Hence $$S \circ T$$ is bounded.
 Prove that if $$S,T : V \rightarrow W$$ are bounded linear operators between inner product spaces, then the map $$S + T : V \rightarrow W$$ , defined by $$(S+T)(v):= S(v) + T(v), \, \forall \, v \in V$$ , is a bounded linear operator with $$\|S+T\| \leq \|S\| + \|T\|$$.
 Does anyone know if the answer to my first question is right or not? Any pointers for my second question?
 Oops, missed this! Silly physics labs. While your strategy for the first question may work out (I haven't looked at it too hard), there is a much easier (and as you noted, intuitive!) way to go about the proof. Say $\|T\| = K$, and $\|S\| = C$. Let $u \in U$. Then $$T(u) = v \in V \ \mbox{with} \ \|v\| \leq K\|u\|$$ and $$S(v) = w \in W \ \mbox{with} \ \|w\| \leq C\|v\|$$ combine the results, and see what you get Now for the second question. Again let $\|S\| = C, \ \|T\| = K$. Then say $S(v) = w_1 \in W, \ T(v) = w_2 \in W$, so that $\|w_1\| \leq C\|v\|$ and $\|w_2\| \leq K\|v\|$. Look at $$(S+T)(v) = S(v)+T(v) = w_1 + w_2$$ What can be said about the magnitude of the right side (as you're probably tired of me saying, you might need the triangle inequality! )?
 Thanks Data (I was wondering where you got to?). I will never tire of you reminding me to use the triangle inequality Anyway, I'll give it a go and type back later.
 Why can't $$\|v\|$$ be greater than $$K\|u\|$$ is that because we are free to choose any $$K$$ we want, and we can always choose a $$K$$ such that $$\|v\| \leq K\|u\|$$.
 Let $$\|T\| = K$$ and $$\|S\| = C$$, where $$C, K \in \mathbb{R}$$. Take any $$u \in U$$, $$v \in V$$, and $$w \in W$$. Then. $$T(u) = v \in V$$ with $$\|v\| \leq K\|u\|$$ $$S(v) = w \in W$$ with $$\|w\| \leq C\|v\|$$ Combining the results gives $$.\,\, \frac{1}{C}\|w\| \leq \|v\| \leq K\|u\|$$ $$\rightarrow \|w\| \leq M\|u\|$$ where $$M = CK \in \mathbb{R}$$. That is, $$S\circ T$$ is bounded. Because, by the definition of boundedness, $$S \circ T$$ is bounded if there exists an $$M > 0 \in \mathbb{R}$$ such that $$\|(S\circ T)x\| \leq M\|x\|$$ for all $$x \in X$$. In this case $$M = CK$$
 That looks (almost - look at the next paragraph~) fine. Do you understand why $\|v\| \leq K \|u\|$ now? You can't choose $K$. It's just the order of $T$, which you know has the property that $$\|T\| \|u\| = K\|u\| \geq \|T(u)\| = \|v\|$$ since $T(u)=v$ Your proof looks fine, except one thing.
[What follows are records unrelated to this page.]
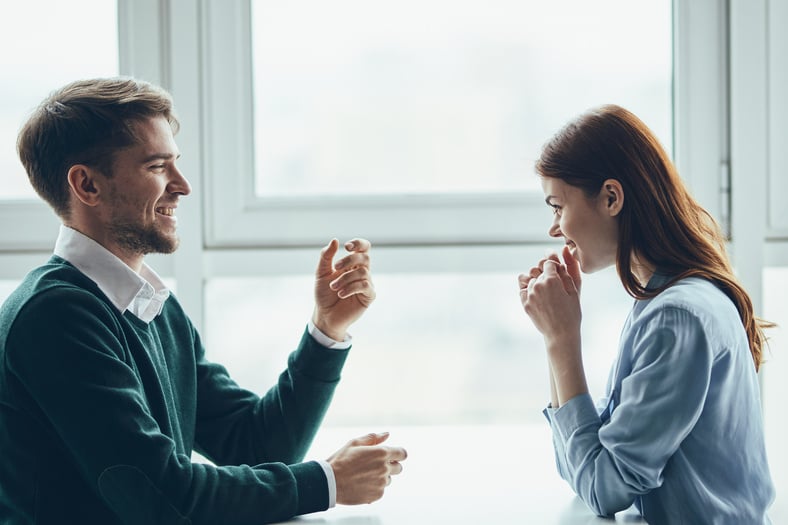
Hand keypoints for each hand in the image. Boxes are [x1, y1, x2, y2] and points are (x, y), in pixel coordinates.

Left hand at [312, 238, 375, 341]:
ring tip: (334, 287)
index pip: (364, 248)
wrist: (325, 315)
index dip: (359, 243)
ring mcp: (366, 284)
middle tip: (336, 267)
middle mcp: (362, 272)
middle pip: (365, 257)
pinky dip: (351, 288)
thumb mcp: (321, 273)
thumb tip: (335, 240)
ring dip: (345, 278)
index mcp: (352, 264)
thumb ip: (326, 256)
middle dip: (349, 260)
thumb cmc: (324, 294)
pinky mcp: (368, 296)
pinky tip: (341, 294)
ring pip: (363, 272)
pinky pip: (365, 286)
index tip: (346, 247)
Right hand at [327, 432, 407, 504]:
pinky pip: (381, 490)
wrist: (329, 482)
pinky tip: (361, 484)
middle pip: (398, 468)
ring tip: (363, 476)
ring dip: (381, 477)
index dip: (398, 454)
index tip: (393, 456)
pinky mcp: (377, 495)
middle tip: (374, 465)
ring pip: (388, 480)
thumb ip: (373, 438)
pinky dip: (374, 488)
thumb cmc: (341, 460)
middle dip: (390, 466)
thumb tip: (387, 434)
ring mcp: (381, 483)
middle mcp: (384, 468)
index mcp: (381, 453)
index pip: (402, 454)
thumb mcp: (354, 443)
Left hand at [518, 246, 586, 403]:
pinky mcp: (524, 303)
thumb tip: (564, 250)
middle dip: (547, 273)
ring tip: (548, 293)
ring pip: (530, 278)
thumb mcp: (575, 289)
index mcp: (551, 279)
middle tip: (556, 285)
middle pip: (539, 269)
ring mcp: (529, 294)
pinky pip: (522, 287)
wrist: (561, 334)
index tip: (556, 267)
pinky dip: (528, 287)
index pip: (548, 261)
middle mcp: (537, 284)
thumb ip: (569, 268)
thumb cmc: (572, 312)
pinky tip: (538, 294)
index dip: (553, 263)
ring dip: (538, 281)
Taking any $u \in U$ was right, but you do not get to choose $v$ and $w$ arbitrarily. Since $T : U \longrightarrow V$, $v$ is just whatever vector $T$ takes $u$ to. Similarly, $w$ is whatever vector $S$ takes $v$ to. They are effectively determined by your choice of $u$. Then, you proved that $CK\|u\| \geq \|w\| = \|(S \circ T)(u)\|$, and since you could choose any $u$ to start with, you're finished! You've even proved the last part of the question, that $\|S \circ T \| \leq \|S\|\|T\|$. Do you see why?
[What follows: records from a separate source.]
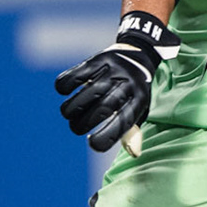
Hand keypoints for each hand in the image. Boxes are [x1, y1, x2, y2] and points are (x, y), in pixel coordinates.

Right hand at [55, 12, 179, 151]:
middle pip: (102, 110)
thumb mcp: (139, 109)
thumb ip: (132, 131)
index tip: (92, 144)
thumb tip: (134, 153)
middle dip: (82, 124)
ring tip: (69, 114)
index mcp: (140, 101)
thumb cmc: (135, 90)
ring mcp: (113, 71)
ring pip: (87, 93)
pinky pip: (76, 75)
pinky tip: (65, 92)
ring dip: (71, 109)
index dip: (105, 137)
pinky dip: (65, 86)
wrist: (140, 53)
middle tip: (76, 128)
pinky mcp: (99, 60)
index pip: (123, 124)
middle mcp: (128, 85)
 Thanks Data for that help and clarification. I will post back with an attempt of the second question in a couple of minutes.
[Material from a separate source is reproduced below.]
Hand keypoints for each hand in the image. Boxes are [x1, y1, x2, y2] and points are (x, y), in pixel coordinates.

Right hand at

 By the way, regarding the first question, why does $\|S\circ T\|\leq \|S\|\|T\|$? Could you explain it please. I am really interested. In all the proofs I have seen, I actually haven't seen THIS proved to me. (don't tell me it requires the triangle inequality). edit - please disregard this post (see below)
 I know why it wasn't proved to me! Because it is bloody obvious! $$\|S\|\|T\| = CK = M$$ Hence $$\|S\circ T\| \leq M = CK = \|S\|\|T\|$$ So $\|S\circ T\| \leq \|S\|\|T\|$
 Second Question Let $\|S\| = B$ and $\|T\| = C$, where $B, C \in \mathbb{R}$. Then take any $v \in V$ we have $$S(v) = w_1 \in W$$ such that $\|w_1\| \leq B\|v\|$ $$T(v) = w_2 \in W$$ such that $\|w_2\| \leq C\|v\|$ Now $(S+T)(v) = S(v) + T(v)$ by linearity, and hence $$(S+T)(v) = S(v) + T(v)$$ $$\quad = \|w_1\| + \|w_2\|$$ $$\leq B\|v\| + C\|v\|$$ $$= \|B+C\|\|v\|$$ $$= M\|v\|$$ where $M = B+C \in \mathbb{R}$. Hence by definition the map $S + T$ is bounded. Also $$(S+T)(v) = \|w_1\| + \|w_2\| \leq B\|v\| + C\|v\| = \|B+C\|\|v\| = \left( \|S\|+\|T\|\right)\|v\|$$ Hence $$\|S+T\| \leq \|S\| + \|T\|$$
 Pretty close. What doe you mean by $$S(v) + T(v) = \|w_1\| + \|w_2\|,$$ though? On one side there are vectors and on the other real numbers!